Тут Каринэ увидела моё изумленное лицо и устало сказала:
- Ну вот и всё…
Ослепленный порывом восторженной страсти я рванулся к ней, ощутил её тело в своих объятиях, острую сладость поцелуя на жаждущих губах, но тут же меня вернули к действительности холодные слова домоправительницы:
- Алексей, это не комильфо, что скажут в свете??
Я опустил голову и вышел из комнаты, чувствуя себя совершенно подавленным и смущенным.

Завтрак мне подавала вертлявая горничная, Каринэ исчезла бесследно, лишь под софой в её комнате настойчивый Ахмет нашел  разорванный нетерпеливой рукой пакетик с непонятной надписью «Колдрекс». По прошествии нескольких дней покинул поместье и я.     

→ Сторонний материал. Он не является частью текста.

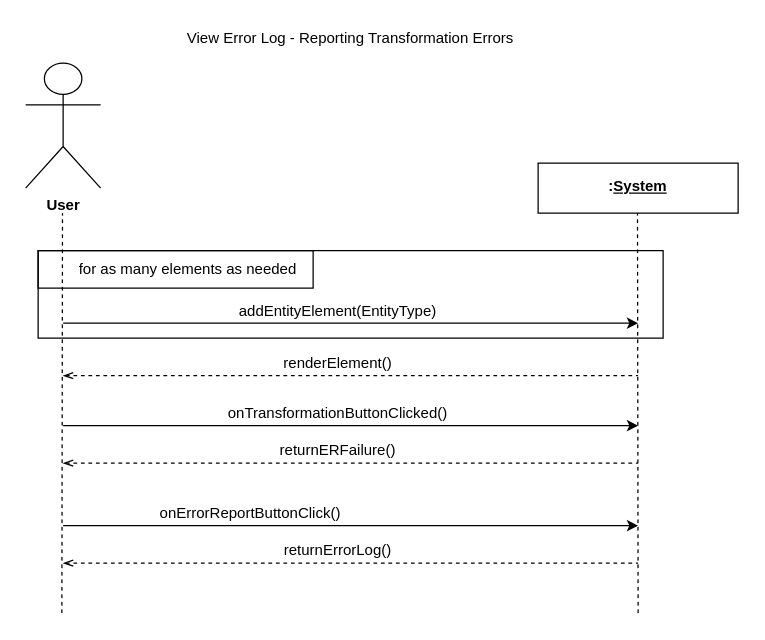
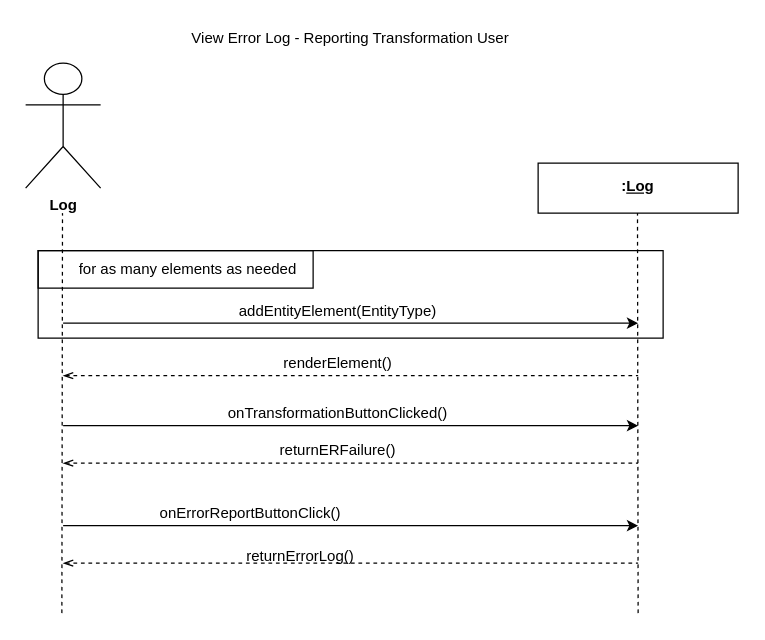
  <mxCell id="0" />
  <mxCell id="1" parent="0" />
- <mxCell id="2" value="User" style="shape=umlActor;verticalLabelPosition=bottom;labelBackgroundColor=#ffffff;verticalAlign=top;html=1;fontStyle=1" parent="1" vertex="1"><mxGeometry x="20" y="50" width="60" height="100" as="geometry" /></mxCell>
- <mxCell id="3" value="&lt;p&gt;&lt;b&gt;:&lt;u&gt;System&lt;/u&gt;&lt;/b&gt;&lt;/p&gt;" style="shape=rect;html=1;overflow=fill;whiteSpace=wrap;align=center;verticalAlign=middle;" parent="1" vertex="1"><mxGeometry x="430" y="130" width="160" height="40" as="geometry" /></mxCell>
- <mxCell id="4" value="View Error Log - Reporting Transformation Errors" style="text;html=1;strokeColor=none;fillColor=none;align=center;verticalAlign=middle;whiteSpace=wrap;rounded=0;" parent="1" vertex="1"><mxGeometry x="140" y="20" width="280" height="20" as="geometry" /></mxCell>
+ <mxCell id="2" value="Log" style="shape=umlActor;verticalLabelPosition=bottom;labelBackgroundColor=#ffffff;verticalAlign=top;html=1;fontStyle=1" parent="1" vertex="1"><mxGeometry x="20" y="50" width="60" height="100" as="geometry" /></mxCell>
+ <mxCell id="3" value="&lt;p&gt;&lt;b&gt;:&lt;u&gt;Log&lt;/u&gt;&lt;/b&gt;&lt;/p&gt;" style="shape=rect;html=1;overflow=fill;whiteSpace=wrap;align=center;verticalAlign=middle;" parent="1" vertex="1"><mxGeometry x="430" y="130" width="160" height="40" as="geometry" /></mxCell>
+ <mxCell id="4" value="View Error Log - Reporting Transformation User" style="text;html=1;strokeColor=none;fillColor=none;align=center;verticalAlign=middle;whiteSpace=wrap;rounded=0;" parent="1" vertex="1"><mxGeometry x="140" y="20" width="280" height="20" as="geometry" /></mxCell>
  <mxCell id="5" value="" style="rounded=0;whiteSpace=wrap;html=1;align=center;fillColor=none;" parent="1" vertex="1"><mxGeometry x="30" y="200" width="500" height="70" as="geometry" /></mxCell>
  <mxCell id="6" value="" style="rounded=0;whiteSpace=wrap;html=1;fillColor=none;align=center;" parent="1" vertex="1"><mxGeometry x="30" y="200" width="220" height="30" as="geometry" /></mxCell>
  <mxCell id="7" value="for as many elements as needed" style="text;html=1;strokeColor=none;fillColor=none;align=center;verticalAlign=middle;whiteSpace=wrap;rounded=0;" parent="1" vertex="1"><mxGeometry x="50" y="205" width="200" height="20" as="geometry" /></mxCell>
  <mxCell id="8" value="" style="endArrow=classic;html=1;" parent="1" edge="1"><mxGeometry width="50" height="50" relative="1" as="geometry"><mxPoint x="50" y="258" as="sourcePoint" /><mxPoint x="510" y="258" as="targetPoint" /></mxGeometry></mxCell>
  <mxCell id="9" value="" style="endArrow=none;dashed=1;html=1;" parent="1" edge="1"><mxGeometry width="50" height="50" relative="1" as="geometry"><mxPoint x="49" y="490" as="sourcePoint" /><mxPoint x="49.5" y="170" as="targetPoint" /></mxGeometry></mxCell>
  <mxCell id="10" value="" style="endArrow=none;dashed=1;html=1;" parent="1" edge="1"><mxGeometry width="50" height="50" relative="1" as="geometry"><mxPoint x="510" y="490" as="sourcePoint" /><mxPoint x="509.5" y="170" as="targetPoint" /></mxGeometry></mxCell>
  <mxCell id="11" value="addEntityElement(EntityType)" style="text;html=1;strokeColor=none;fillColor=none;align=center;verticalAlign=middle;whiteSpace=wrap;rounded=0;" parent="1" vertex="1"><mxGeometry x="170" y="239" width="200" height="20" as="geometry" /></mxCell>
  <mxCell id="12" value="" style="endArrow=none;dashed=1;html=1;startArrow=openThin;startFill=0;" parent="1" edge="1"><mxGeometry width="50" height="50" relative="1" as="geometry"><mxPoint x="50" y="370" as="sourcePoint" /><mxPoint x="510" y="370" as="targetPoint" /></mxGeometry></mxCell>
  <mxCell id="13" value="" style="endArrow=classic;html=1;" edge="1" parent="1"><mxGeometry width="50" height="50" relative="1" as="geometry"><mxPoint x="50" y="420" as="sourcePoint" /><mxPoint x="510" y="420" as="targetPoint" /></mxGeometry></mxCell>
  <mxCell id="14" value="" style="endArrow=none;dashed=1;html=1;startArrow=openThin;startFill=0;" edge="1" parent="1"><mxGeometry width="50" height="50" relative="1" as="geometry"><mxPoint x="50" y="300" as="sourcePoint" /><mxPoint x="510" y="300" as="targetPoint" /></mxGeometry></mxCell>
  <mxCell id="15" value="renderElement()" style="text;html=1;strokeColor=none;fillColor=none;align=center;verticalAlign=middle;whiteSpace=wrap;rounded=0;" vertex="1" parent="1"><mxGeometry x="170" y="280" width="200" height="20" as="geometry" /></mxCell>
  <mxCell id="16" value="returnERFailure()" style="text;html=1;strokeColor=none;fillColor=none;align=center;verticalAlign=middle;whiteSpace=wrap;rounded=0;" vertex="1" parent="1"><mxGeometry x="170" y="350" width="200" height="20" as="geometry" /></mxCell>
  <mxCell id="17" value="" style="endArrow=none;dashed=1;html=1;startArrow=openThin;startFill=0;" edge="1" parent="1"><mxGeometry width="50" height="50" relative="1" as="geometry"><mxPoint x="50" y="450" as="sourcePoint" /><mxPoint x="510" y="450" as="targetPoint" /></mxGeometry></mxCell>
  <mxCell id="18" value="onErrorReportButtonClick()" style="text;html=1;strokeColor=none;fillColor=none;align=center;verticalAlign=middle;whiteSpace=wrap;rounded=0;" vertex="1" parent="1"><mxGeometry x="100" y="400" width="200" height="20" as="geometry" /></mxCell>
- <mxCell id="19" value="returnErrorLog()" style="text;html=1;strokeColor=none;fillColor=none;align=center;verticalAlign=middle;whiteSpace=wrap;rounded=0;" vertex="1" parent="1"><mxGeometry x="170" y="430" width="200" height="20" as="geometry" /></mxCell>
+ <mxCell id="19" value="returnErrorLog()" style="text;html=1;strokeColor=none;fillColor=none;align=center;verticalAlign=middle;whiteSpace=wrap;rounded=0;" vertex="1" parent="1"><mxGeometry x="140" y="435" width="200" height="20" as="geometry" /></mxCell>
  <mxCell id="20" value="" style="endArrow=classic;html=1;" edge="1" parent="1"><mxGeometry width="50" height="50" relative="1" as="geometry"><mxPoint x="50" y="340" as="sourcePoint" /><mxPoint x="510" y="340" as="targetPoint" /></mxGeometry></mxCell>
  <mxCell id="21" value="onTransformationButtonClicked()" style="text;html=1;strokeColor=none;fillColor=none;align=center;verticalAlign=middle;whiteSpace=wrap;rounded=0;" vertex="1" parent="1"><mxGeometry x="170" y="320" width="200" height="20" as="geometry" /></mxCell>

Осенью я получил приглашение в ложу графа на премьеру комической оперы. В антракте граф, рассеяно лорнируя зал, рассказал как учинил тщательный розыск Каринэ, но все хлопоты оказались пустыми.
- Я уже пророчил Каринэ печальную судьбу домоправительницы графа Аракчеева, - сказал граф, - Как вдруг в бывшей вашей комнате, мой друг, обнаружился неизвестно как туда попавший, но адресованный вам конверт. 
- Во имя бога, граф, что же было в конверте??? – в порыве вспыхнувшей надежды вскричал я.
- Я не имею манеры вскрывать чужие письма, - несколько холодно ответствовал граф. Он сделал знак рукой и из глубины ложи камердинер на серебряном подносе подал мне конверт. Я торопливо вскрыл его, но из конверта выпала лишь идеальной работы миниатюра. 
С тонкого картона Каринэ улыбалась мне мягкой и печальной улыбкой, а за смутными силуэтами фона я угадал тот самый волшебный город и порт.
На обратной стороне каллиграфическим почерком был выведен гениально переведенный на русский язык сонет.

В тот черный день (пусть он минует нас!),
Когда увидишь все мои пороки,
Когда терпенья истощишь запас
И мне объявишь приговор жестокий,

В тот день поможет горю моему
Сознание, что я тебя не стою,
И руку я в присяге подниму,
Все оправдав своей неправотою.

Меня оставить вправе ты, мой друг,
А у меня для счастья нет заслуг.

С любовью, Карина.

- Любопытная манера живописи, и техника просто идеальная, - услыхал я слова графа, - Ба, да художник тут расписался, какой то немец – Кодак. Непременно закажу ему свой портрет.